The solar panel will be used to charge his niece's computer. A college nursing student, she was rescued after being trapped under concrete when her school collapsed.
"My sister told me that what we see on TV is not enough," he said. "'When you come on the ground, you will see the disaster and it's going to shake you,' she told me. Like, 75 percent of Port au Prince is destroyed."
Charles is also bringing cash for his family to buy food and water. "I don't know what they are going to do," he said.
Charles left Haiti in 2002 after gangs repeatedly plundered his barber shop for cash. At first he left for Canada, and then joined his wife's family in Massachusetts. Today he is a permanent resident with a green card and rents a barber chair in Brockton. His wife works at a TJ Maxx store.
"I love my family," he said of the do-it-yourself relief effort.
"This is the biggest thing he has done so far," said Charles' 22-year-old daughter, Sundia Bourdiau, who is married and a student at Bunker Hill Community College in Boston.
"He wanted to go over and help. When it comes to doing the right thing, my Dad doesn't think about money. He worries about that later."
More Help Gets in With Individuals
Gabriel Demosthene, a Haitian pastor who leads the Tabernacle of Salvation Church in Miami, is also a one-man relief band. He has returned to his homeland several times since the earthquake and leaves again March 22.
In addition to leading a 40-member congregation, he runs a radio show in English and Creole, mobilizing his listeners to find ways to help the Haitians.
"I talked to them about having more compassion and love for their country and homeland," he said. "But then I decided to do something."
So, Demosthene raised $2,300, and not just from Haitians. He even asked his children to donate their tax refunds. He and another pastor friend booked a commercial flight with nine bags -- paying the fares and extra baggage fees on their own.

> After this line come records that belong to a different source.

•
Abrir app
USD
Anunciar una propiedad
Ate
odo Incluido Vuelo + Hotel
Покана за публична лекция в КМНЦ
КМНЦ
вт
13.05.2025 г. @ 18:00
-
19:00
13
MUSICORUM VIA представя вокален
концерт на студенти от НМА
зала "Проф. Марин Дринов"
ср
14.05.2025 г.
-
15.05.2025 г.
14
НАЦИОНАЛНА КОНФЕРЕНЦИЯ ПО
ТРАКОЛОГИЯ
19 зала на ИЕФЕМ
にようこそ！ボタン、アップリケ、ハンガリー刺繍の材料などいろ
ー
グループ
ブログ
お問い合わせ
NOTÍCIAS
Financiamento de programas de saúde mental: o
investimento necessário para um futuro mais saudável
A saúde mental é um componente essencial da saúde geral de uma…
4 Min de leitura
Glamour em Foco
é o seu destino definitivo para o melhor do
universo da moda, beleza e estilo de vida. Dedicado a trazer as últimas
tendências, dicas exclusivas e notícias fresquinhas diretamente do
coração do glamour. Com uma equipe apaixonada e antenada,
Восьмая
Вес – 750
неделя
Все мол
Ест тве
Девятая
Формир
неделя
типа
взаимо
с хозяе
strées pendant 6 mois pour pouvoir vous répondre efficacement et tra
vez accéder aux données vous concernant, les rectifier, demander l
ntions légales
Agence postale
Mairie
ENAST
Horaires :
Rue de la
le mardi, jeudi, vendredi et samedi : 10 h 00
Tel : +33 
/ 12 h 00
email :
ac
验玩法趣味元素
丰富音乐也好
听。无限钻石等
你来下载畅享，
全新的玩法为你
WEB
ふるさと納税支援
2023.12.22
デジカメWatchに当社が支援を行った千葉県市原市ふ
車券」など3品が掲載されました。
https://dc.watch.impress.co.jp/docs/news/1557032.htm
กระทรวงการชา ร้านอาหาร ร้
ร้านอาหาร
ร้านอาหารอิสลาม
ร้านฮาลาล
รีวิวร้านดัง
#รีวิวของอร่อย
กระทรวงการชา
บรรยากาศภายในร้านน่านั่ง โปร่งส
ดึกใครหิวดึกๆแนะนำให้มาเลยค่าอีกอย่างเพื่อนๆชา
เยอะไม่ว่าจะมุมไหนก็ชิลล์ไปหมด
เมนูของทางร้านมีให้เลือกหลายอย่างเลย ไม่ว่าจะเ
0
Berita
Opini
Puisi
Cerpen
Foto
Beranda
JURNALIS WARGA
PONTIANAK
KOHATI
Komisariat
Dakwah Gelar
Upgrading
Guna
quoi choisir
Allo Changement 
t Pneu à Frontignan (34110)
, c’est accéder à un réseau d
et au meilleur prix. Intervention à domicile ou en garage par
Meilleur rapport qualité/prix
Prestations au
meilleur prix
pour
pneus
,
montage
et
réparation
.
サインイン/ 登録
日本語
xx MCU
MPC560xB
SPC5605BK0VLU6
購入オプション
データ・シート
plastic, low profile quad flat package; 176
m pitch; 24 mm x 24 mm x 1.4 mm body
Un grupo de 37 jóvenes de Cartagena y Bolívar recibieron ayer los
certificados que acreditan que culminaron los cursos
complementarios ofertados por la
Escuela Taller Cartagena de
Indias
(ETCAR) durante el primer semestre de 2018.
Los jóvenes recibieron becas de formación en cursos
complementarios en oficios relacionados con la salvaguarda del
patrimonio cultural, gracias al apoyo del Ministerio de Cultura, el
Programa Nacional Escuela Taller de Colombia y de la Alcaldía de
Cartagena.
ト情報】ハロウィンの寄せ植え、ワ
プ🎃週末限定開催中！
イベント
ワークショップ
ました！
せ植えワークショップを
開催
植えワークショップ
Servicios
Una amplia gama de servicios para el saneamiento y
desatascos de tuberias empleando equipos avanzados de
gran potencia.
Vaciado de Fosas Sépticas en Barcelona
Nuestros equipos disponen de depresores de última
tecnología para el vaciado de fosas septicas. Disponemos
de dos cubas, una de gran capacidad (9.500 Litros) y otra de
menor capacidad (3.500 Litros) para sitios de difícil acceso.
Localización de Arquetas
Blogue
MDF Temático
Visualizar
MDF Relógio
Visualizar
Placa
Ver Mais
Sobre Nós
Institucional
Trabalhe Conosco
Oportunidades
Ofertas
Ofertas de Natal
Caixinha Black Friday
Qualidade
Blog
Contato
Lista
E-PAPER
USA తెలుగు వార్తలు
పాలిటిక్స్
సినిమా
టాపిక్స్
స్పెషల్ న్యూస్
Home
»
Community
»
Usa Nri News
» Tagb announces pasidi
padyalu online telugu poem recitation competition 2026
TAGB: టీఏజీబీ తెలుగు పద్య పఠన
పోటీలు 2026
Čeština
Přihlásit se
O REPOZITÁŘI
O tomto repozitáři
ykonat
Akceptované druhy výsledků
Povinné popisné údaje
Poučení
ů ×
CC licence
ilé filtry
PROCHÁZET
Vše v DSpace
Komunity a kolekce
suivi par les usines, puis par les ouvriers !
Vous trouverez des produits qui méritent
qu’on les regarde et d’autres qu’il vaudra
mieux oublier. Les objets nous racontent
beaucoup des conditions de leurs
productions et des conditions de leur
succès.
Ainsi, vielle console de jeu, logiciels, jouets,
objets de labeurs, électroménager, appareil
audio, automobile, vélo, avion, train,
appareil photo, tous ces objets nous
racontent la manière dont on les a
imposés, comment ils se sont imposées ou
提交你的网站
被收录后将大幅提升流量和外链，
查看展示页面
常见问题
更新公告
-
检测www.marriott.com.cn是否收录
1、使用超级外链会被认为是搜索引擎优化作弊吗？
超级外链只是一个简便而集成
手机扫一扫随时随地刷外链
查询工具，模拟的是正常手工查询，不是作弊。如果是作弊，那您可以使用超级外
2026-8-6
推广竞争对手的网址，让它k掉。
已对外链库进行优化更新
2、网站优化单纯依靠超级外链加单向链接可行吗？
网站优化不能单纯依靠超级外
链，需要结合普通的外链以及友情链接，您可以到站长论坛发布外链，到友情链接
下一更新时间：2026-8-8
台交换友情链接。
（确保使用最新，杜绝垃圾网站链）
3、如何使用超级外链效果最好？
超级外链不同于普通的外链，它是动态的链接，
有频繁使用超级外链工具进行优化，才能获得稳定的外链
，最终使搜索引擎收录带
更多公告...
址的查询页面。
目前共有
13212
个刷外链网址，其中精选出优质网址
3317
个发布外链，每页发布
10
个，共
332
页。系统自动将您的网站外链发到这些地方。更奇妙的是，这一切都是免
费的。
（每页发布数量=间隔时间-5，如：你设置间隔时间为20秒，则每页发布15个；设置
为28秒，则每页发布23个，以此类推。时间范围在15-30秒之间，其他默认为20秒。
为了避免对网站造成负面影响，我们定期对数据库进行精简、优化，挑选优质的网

"When I saw the devastation, I cried," he said. "There is big time lack of leadership and you see all the misery and nothing goes out to the people. Food is not really distributed to people who need it."
They distributed food and money, then helped lay the foundation for a new church, after one was destroyed in the quake.
"Our first trip we brought rice and beans and the second time, many friends gave me medical supplies and we hired nurses in Haiti to give the medical care to people," he said. "We saw 300 patients."
Demosthene is convinced that bypassing organized aid groups gets more help to the people.
"The problem is too much bureaucracy," according to Demosthene. "I know the country culturally speaking. We did so much with so little. It's very important to use the people on the ground, in the situation. I know how to interact with people."
Even Angelo Grousse, who works with the umbrella organization HALO, said these entrepreneurial aid workers like Demosthene and Charles are "inspirational," but not surprising in the context of Haiti's cultural values.
"You'll find a very generous people," said Grousse, who just returned from a medical mission to Haiti under the auspices of a United Nations flight.
"They will help their relatives and friends and feel a duty and an obligation to help," he said. "They start with the immediate family and friends and neighbors, then go from there to other people from their city. Everyone takes care of their own.
"In Haiti, your family is your root. This is why you are who you are and you always remain connected," Grousse said. "It's a very rare Haitian who is not willing to support the other ones in need without asking for anything in return."